The following is a simple metaprogram that performs vector addition on
configurable block sizes. It illustrates the templating-based 
metaprogramming technique::

    from jinja2 import Template

    tpl = Template("""
        __global__ void add(
                {{ type_name }} *tgt, 
                {{ type_name }} *op1, 
                {{ type_name }} *op2)
        {
          int idx = threadIdx.x + 
            {{ thread_block_size }} * {{block_size}}
            * blockIdx.x;

          {% for i in range(block_size) %}
              {% set offset = i*thread_block_size %}
              tgt[idx + {{ offset }}] = 
                op1[idx + {{ offset }}] 
                + op2[idx + {{ offset }}];
          {% endfor %}
        }""")

    rendered_tpl = tpl.render(
        type_name="float", block_size=block_size,
        thread_block_size=thread_block_size)

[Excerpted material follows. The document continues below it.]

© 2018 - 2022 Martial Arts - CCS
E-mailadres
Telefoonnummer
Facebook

    mod = SourceModule(rendered_tpl)

This snippet in a working context can be found in 
:file:`examples/demo_meta_template.py`.

You can also find an example of matrix multiplication optimization
using template metaprogramming with Cheetah in
:file:`demo_meta_matrixmul_cheetah.py` and
:file:`demo_meta_matrixmul_cheetah.template.cu`.

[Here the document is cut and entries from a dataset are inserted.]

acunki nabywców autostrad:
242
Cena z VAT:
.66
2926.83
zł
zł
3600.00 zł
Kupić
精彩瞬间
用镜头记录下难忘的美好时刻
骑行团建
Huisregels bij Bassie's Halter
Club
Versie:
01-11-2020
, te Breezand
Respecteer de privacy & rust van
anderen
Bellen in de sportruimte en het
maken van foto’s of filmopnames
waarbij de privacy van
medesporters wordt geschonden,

Metaprogramming using :mod:`codepy`
-----------------------------------

For more complicated metaprograms, it may be desirable to have more 
programmatic control over the assembly of the source code than a 
templating engine can provide. The :mod:`codepy` package provides a means
of generating CUDA source code from a Python data structure.

The following example demonstrates the use of :mod:`codepy` for 
metaprogramming. It accomplishes exactly the same as the above program::

    from codepy.cgen import FunctionBody, \
            FunctionDeclaration, Typedef, POD, Value, \
            Pointer, Module, Block, Initializer, Assign
    from codepy.cgen.cuda import CudaGlobal

    mod = Module([
        FunctionBody(
            CudaGlobal(FunctionDeclaration(
                Value("void", "add"),
                arg_decls=[Pointer(POD(dtype, name)) 
                    for name in ["tgt", "op1", "op2"]])),
            Block([
                Initializer(
                    POD(numpy.int32, "idx"),
                    "threadIdx.x + %d*blockIdx.x" 
                    % (thread_block_size*block_size)),
                ]+[
                Assign(
                    "tgt[idx+%d]" % (o*thread_block_size),
                    "op1[idx+%d] + op2[idx+%d]" % (
                        o*thread_block_size, 
                        o*thread_block_size))
                for o in range(block_size)]))])

    mod = SourceModule(mod)

This snippet in a working context can be found in 
:file:`examples/demo_meta_codepy.py`.